There’s some exciting news from one of our favorite directors Akosua Adoma Owusu! The Ghanaian filmmaker has been droppinghints on her Twitter account the last few days about her first full length film, Black Sunshine, and yesterday she finally let some more details out of the bag.  It’s still early on, so we don’t have much info about the release date, but we do know that the screenplay is a collaborative effort between Owusu and writer/ethnographer Dr. Yaba Blay, whose work focuses on colorism and Black racial identity. Below is a brief synopsis of Black Sunshine:

"Set in a village in Agogo, Ghana, Black Sunshine is a feature-length experimental film about a promiscuous Ghanaian hairdresser, Effie, and her albino daughter, Asabea. Born albino, everything about Asabea sets her apart. Her days are spent caring for her ailing mother and dreaming of escaping with her mysterious friend, Shebere. When she tries to balance her life between Effie and Shebere, she finds herself pulled down two separate paths—and the places they lead her are darker than she could ever imagine.

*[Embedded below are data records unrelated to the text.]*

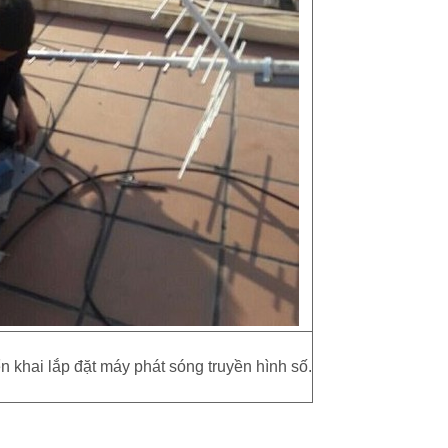
n khai lắp đặt máy phát sóng truyền hình số.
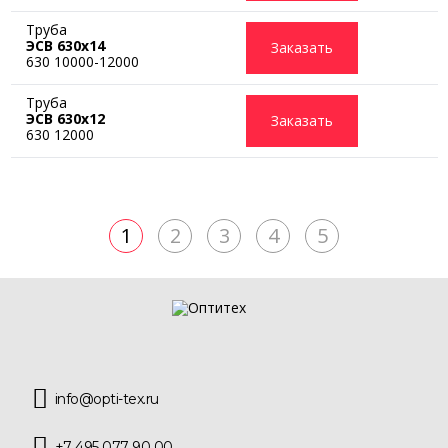
Труба
ЭСВ 630х14
Заказать
630 10000-12000
Труба
ЭСВ 630х12
Заказать
630 12000
1
2
3
4
5
info@opti-tex.ru
+7 495 077 90 00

The film weaves together scripted and nontraditional documentary forms, and examines albino Africans as tropes for cross-cultural identity. Albinos have been chastised, ridiculed and killed in many parts of Africa because of their skin color. The film explores conventional beauty, emotional violence, the social stigma of albinism in Africa and its impact on family dynamics."

We'll be sure to bring you more information about the project as it becomes available.